Jun 09, 2006 15:19
‘Kuk chunk. Kurattle,’ mutters the train and we all rock and bounce to its cranky song. I watch an old man’s jowls swaying as his gemstone eyes, almost buried in downy flesh sinkholes, peer about. He sparkles. I’m trying to picture the world through water-clear eyes, touch it with soapy, trembling fingers. There is no lamentation in his frame, hands folded into woolly lap, silken hair finger-brushed, and those eyes taking in the light with squinty-eyed awe.

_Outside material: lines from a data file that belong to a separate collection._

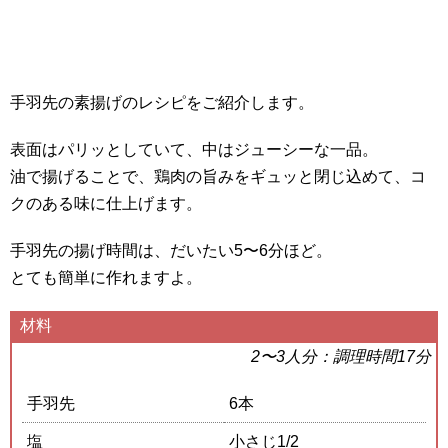
手羽先の素揚げのレシピをご紹介します。
表面はパリッとしていて、中はジューシーな一品。
油で揚げることで、鶏肉の旨みをギュッと閉じ込めて、コ
クのある味に仕上げます。
手羽先の揚げ時間は、だいたい5〜6分ほど。
とても簡単に作れますよ。
材料
2〜3人分：調理時間17分
手羽先
6本
塩
小さじ1/2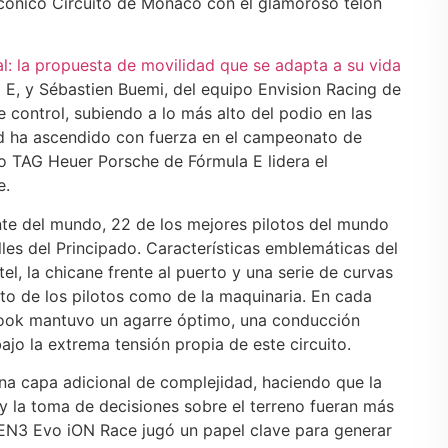
 icónico Circuito de Mónaco con el glamoroso telón
: la propuesta de movilidad que se adapta a su vida
 E, y Sébastien Buemi, del equipo Envision Racing de
e control, subiendo a lo más alto del podio en las
nd ha ascendido con fuerza en el campeonato de
po TAG Heuer Porsche de Fórmula E lidera el
e.
nte del mundo, 22 de los mejores pilotos del mundo
lles del Principado. Características emblemáticas del
el, la chicane frente al puerto y una serie de curvas
nto de los pilotos como de la maquinaria. En cada
ook mantuvo un agarre óptimo, una conducción
bajo la extrema tensión propia de este circuito.
na capa adicional de complejidad, haciendo que la
a y la toma de decisiones sobre el terreno fueran más
GEN3 Evo iON Race jugó un papel clave para generar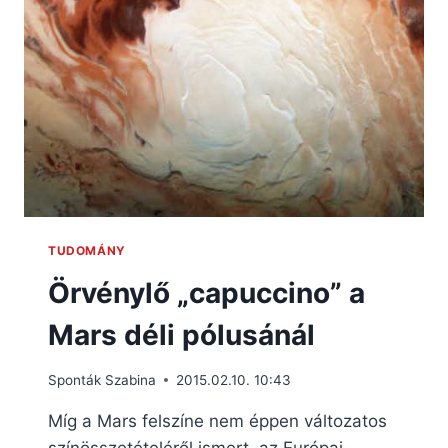
TUDOMÁNY
Örvénylő „capuccino” a
Mars déli pólusánál
Sponták Szabina
2015.02.10. 10:43
Míg a Mars felszíne nem éppen változatos
színösszetételéről ismert, az Európai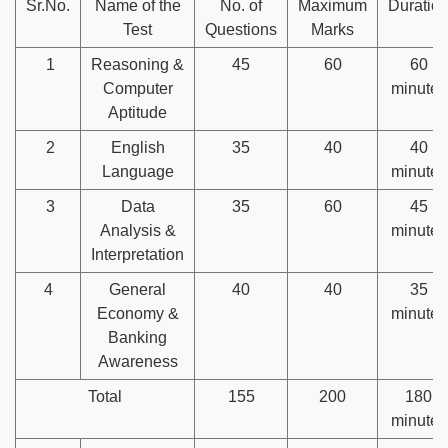
Sr.No.
Name of the
No. of
Maximum
Duratio
Test
Questions
Marks
1
Reasoning &
45
60
60
Computer
minutes
Aptitude
2
English
35
40
40
Language
minutes
3
Data
35
60
45
Analysis &
minutes
Interpretation
4
General
40
40
35
Economy &
minutes
Banking
Awareness
Total
155
200
180
minutes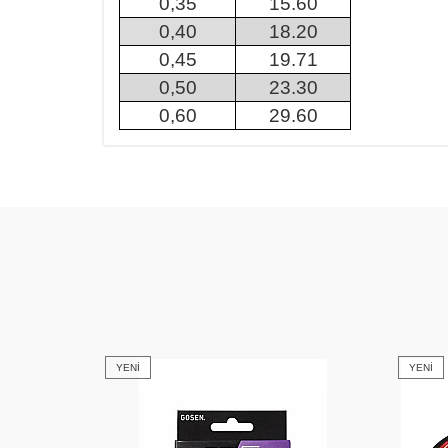
0,35
15.60
0,40
18.20
0,45
19.71
0,50
23.30
0,60
29.60
YENI
YENI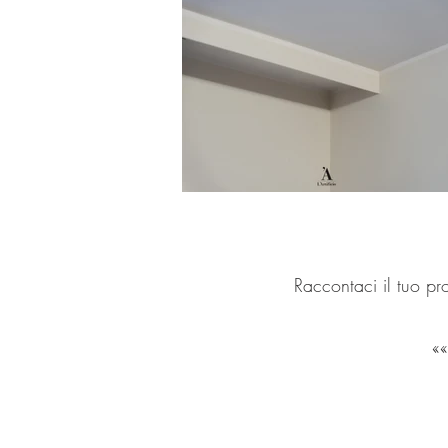
Raccontaci il tuo pro
GET IN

Time folds. I make the train, the chattering voices, the whizzing trees and billboards fade until all I can see is the face of my god, and nothing. At this very moment he hangs and bleeds, and peers back, over countless days and miles, to meet my gaze. He knows me. I watch his face change - the whirring noise of a trillion prayers and lives happening right now in this universal moment, where every second of history converges and all loves, fears, attempts and hesitations merge, fades, and all that remains in his vision is me, and nothing. I am not afraid, because it is silent. I can tell from the corner of his mouth that he sees the old man in my eyes - catches the fervour of today’s light, partakes in the joy of this fragment of space-time that bounces about a rusting carriage - and somehow concludes that it is worth it.
A jolt. The old man latches onto my gaze, and shyly turns away, searching the passing scenery for invisibility. He blushes a little, sensing God’s wink.